Now, as defence and foreign ministers descend on Copenhagen for the next few days, and parallel moves are made by the so-called "Coalition of the Willing" – states led by France and Britain to offer security assistance of some kind to Ukraine – the Europeans will try to flesh out just how those guarantees should work in practice.
A peacekeeping force has been floated, but its shape remains opaque. Trump, for his part, has signalled willingness to help, but he won’t send troops.
It’s a moment of truth for countries around the bloc to stump up, as they push to get President Volodymyr Zelenskyy in the strongest possible negotiating position for future peace talks with his Russian counterpart, Vladimir Putin.
Italian PM Giorgia Meloni has been touting a new European security architecture inspired by NATO’s mutual defence clause, but there’s little understanding of how that would work. The general parameters would likely mean beefing up Ukraine’s army and getting an American backstop for a "reassurance force," composed mainly of European soldiers stationed far from a frozen frontline.
Military chiefs will meet today to keep hashing out a draft framework of the guarantees. Then, national security advisors should finalise it within days, before leaders make the final call.
Less than half of the 30-strong Coalition of the Willing are open to sending troops, reports my colleague Charles Cohen in this must-read piece on who’s offering what. Others have suggested different kinds of support: watching the skies, sending ships, providing operational guidance, easing logistics, training staff, and even opening their military bases to troops.

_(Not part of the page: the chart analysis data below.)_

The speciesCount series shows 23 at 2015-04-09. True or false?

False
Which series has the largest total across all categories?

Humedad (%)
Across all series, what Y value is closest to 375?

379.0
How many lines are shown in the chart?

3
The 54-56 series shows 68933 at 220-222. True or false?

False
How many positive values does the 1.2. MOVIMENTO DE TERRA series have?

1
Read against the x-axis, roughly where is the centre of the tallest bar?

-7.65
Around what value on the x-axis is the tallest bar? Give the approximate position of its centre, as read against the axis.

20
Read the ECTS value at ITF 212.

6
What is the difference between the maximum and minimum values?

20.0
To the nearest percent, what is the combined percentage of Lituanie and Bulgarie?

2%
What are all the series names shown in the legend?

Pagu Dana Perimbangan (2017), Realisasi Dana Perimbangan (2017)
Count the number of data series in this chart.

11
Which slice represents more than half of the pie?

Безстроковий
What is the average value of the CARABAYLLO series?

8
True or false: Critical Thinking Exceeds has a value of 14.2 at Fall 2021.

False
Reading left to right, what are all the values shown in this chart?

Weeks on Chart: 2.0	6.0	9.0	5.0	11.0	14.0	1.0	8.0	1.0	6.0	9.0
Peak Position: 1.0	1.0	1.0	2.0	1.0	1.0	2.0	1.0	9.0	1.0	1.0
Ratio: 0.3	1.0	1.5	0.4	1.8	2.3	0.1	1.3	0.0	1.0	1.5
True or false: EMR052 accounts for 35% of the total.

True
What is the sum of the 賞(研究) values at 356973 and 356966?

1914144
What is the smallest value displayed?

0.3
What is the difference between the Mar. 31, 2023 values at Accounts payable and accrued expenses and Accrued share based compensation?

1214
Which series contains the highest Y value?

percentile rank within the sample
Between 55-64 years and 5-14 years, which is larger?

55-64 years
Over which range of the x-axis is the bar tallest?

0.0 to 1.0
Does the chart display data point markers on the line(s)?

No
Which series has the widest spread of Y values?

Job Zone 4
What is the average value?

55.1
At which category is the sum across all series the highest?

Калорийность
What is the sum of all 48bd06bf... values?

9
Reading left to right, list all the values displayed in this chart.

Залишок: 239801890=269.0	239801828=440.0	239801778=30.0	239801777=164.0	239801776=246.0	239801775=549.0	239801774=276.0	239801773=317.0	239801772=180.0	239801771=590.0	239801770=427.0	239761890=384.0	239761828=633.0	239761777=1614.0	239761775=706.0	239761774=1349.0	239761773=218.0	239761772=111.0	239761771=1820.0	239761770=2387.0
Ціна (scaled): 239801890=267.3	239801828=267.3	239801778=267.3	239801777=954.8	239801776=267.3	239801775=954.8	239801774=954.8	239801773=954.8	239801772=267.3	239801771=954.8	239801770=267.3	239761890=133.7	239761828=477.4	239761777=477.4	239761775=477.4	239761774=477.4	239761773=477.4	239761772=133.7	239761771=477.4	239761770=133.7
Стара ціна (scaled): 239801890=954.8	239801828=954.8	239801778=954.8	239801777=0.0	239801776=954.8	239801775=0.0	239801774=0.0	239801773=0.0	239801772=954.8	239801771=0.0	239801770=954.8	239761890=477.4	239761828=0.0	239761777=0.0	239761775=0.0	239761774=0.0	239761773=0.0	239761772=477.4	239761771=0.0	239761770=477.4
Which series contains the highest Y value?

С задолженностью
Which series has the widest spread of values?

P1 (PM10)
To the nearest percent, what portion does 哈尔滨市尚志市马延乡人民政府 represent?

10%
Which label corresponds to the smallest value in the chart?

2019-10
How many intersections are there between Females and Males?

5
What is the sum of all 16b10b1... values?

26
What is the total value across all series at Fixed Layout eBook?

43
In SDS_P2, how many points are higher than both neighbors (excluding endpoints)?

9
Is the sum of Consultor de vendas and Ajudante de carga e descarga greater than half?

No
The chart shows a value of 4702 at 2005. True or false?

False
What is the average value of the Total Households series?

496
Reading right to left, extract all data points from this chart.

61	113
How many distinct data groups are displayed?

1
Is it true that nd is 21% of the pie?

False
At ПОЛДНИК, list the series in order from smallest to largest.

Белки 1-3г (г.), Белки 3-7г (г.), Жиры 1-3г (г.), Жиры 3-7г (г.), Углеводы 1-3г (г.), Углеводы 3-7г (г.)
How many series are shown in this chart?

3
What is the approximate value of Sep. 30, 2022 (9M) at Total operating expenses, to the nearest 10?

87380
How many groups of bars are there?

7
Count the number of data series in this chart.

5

The sad truth is that, regardless of how many details emerge from the European side in the days ahead, the end of the war or even a truce remains stubbornly out of reach. Without that, finessing the security guarantees is, at best, an academic exercise.
Russia is playing for time and has already cast European and American security guarantees as a non-starter. A trilateral summit between Putin, Zelenskyy and Trump is still a distant prospect. While the precise contours of US involvement are unknown, EU officials don’t see Russia taking any steps to end the war.
Donbas remains the core linchpin. For Putin, control of Donetsk and Luhansk is essential, both to sell the war as a victory at home and to strategically hold Kyiv vulnerable. For Zelenskyy, surrendering the region is politically and militarily untenable, it is where many Ukrainians trace the war’s origins. Losing it would devastate morale and weaken its defences.
Ursula von der Leyen, leading a more diplomatic kind of reassurance force, will head to seven eastern EU countries starting Friday, including Finland and Romania, in a trip focused on boosting Europe’s defence capacities.